== Problem description ==
Check which lines in the records hold "labels" and report how many there are, with no other text.

Items from a dataset:

Content starts

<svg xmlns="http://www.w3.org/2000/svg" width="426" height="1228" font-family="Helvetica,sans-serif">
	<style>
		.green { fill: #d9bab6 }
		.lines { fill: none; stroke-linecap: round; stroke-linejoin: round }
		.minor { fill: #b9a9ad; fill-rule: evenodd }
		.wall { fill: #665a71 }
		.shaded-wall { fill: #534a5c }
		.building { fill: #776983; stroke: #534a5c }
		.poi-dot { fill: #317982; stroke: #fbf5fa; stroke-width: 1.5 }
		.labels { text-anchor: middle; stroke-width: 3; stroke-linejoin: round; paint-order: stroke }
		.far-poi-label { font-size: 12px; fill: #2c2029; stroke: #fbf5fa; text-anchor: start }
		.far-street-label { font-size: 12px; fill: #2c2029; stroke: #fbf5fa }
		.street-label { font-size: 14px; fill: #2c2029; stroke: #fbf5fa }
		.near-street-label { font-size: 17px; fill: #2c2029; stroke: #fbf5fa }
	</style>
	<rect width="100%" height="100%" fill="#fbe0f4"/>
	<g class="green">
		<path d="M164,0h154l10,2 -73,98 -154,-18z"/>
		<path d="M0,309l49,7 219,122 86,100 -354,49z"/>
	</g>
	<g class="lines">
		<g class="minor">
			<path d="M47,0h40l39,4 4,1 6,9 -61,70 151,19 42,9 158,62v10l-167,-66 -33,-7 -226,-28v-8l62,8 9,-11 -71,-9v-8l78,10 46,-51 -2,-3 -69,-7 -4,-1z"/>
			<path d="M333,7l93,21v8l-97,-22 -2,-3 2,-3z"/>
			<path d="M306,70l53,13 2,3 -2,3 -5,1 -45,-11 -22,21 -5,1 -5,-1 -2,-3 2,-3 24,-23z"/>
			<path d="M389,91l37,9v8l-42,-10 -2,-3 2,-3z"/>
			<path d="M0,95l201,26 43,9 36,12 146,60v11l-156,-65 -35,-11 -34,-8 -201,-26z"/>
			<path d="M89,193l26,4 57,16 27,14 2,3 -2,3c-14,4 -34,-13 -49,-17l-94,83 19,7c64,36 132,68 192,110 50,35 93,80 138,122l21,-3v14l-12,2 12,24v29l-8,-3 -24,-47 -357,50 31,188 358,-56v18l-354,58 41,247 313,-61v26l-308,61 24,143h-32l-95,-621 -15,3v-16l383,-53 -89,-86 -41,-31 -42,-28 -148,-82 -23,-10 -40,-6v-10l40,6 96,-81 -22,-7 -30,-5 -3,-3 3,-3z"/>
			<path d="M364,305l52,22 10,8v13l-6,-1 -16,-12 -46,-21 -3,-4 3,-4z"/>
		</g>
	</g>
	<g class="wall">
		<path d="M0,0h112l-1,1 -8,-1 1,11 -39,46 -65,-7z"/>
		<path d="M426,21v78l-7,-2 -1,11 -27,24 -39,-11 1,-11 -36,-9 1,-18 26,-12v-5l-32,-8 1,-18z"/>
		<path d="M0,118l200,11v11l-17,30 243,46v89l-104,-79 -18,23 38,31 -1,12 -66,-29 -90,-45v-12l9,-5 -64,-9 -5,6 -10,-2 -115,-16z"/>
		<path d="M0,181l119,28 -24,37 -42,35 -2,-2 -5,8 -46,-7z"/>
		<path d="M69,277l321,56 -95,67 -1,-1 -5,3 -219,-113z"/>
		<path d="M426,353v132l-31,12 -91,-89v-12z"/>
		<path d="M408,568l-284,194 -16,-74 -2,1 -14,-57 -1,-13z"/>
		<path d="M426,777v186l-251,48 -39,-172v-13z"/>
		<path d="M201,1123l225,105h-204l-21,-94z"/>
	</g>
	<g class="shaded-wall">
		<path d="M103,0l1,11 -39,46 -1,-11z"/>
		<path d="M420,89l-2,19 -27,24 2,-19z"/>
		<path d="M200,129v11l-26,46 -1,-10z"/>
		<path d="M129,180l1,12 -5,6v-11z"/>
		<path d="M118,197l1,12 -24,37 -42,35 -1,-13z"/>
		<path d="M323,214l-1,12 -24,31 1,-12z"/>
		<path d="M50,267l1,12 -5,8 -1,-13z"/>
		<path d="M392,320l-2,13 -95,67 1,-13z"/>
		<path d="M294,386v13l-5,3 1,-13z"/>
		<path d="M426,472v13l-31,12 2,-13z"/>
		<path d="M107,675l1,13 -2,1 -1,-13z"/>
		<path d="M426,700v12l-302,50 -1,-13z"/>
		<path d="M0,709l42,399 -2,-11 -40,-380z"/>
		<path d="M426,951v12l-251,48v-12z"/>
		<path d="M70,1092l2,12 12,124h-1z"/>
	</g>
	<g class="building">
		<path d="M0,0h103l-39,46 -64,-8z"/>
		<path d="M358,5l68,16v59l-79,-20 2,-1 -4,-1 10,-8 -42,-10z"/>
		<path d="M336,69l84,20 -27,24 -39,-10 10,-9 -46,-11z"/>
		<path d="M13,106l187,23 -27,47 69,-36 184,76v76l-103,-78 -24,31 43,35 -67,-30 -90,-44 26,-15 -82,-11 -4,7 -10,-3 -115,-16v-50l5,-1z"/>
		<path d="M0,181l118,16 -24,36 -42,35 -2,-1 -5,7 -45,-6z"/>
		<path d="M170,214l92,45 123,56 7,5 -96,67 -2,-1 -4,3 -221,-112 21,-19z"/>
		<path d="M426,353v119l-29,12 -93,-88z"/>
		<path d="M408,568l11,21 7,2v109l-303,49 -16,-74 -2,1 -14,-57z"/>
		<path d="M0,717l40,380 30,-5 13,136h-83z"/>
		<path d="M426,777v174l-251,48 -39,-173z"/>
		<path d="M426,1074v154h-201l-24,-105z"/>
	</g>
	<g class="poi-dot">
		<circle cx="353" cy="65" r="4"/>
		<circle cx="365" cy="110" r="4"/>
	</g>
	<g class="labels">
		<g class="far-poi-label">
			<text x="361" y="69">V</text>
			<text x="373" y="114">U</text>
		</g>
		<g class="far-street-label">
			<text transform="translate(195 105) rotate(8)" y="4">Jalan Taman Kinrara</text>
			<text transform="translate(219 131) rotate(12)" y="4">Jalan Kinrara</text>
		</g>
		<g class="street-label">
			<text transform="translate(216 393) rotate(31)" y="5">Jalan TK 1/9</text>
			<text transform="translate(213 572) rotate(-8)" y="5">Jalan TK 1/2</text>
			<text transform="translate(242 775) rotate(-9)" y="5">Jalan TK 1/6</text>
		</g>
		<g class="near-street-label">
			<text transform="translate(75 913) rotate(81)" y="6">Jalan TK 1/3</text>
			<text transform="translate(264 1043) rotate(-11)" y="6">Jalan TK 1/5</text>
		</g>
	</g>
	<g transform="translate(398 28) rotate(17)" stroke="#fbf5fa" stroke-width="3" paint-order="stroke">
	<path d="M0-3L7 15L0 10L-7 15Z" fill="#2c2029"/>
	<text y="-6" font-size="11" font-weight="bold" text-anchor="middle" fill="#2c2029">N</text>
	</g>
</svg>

Content ends

== Output for this exercise ==
2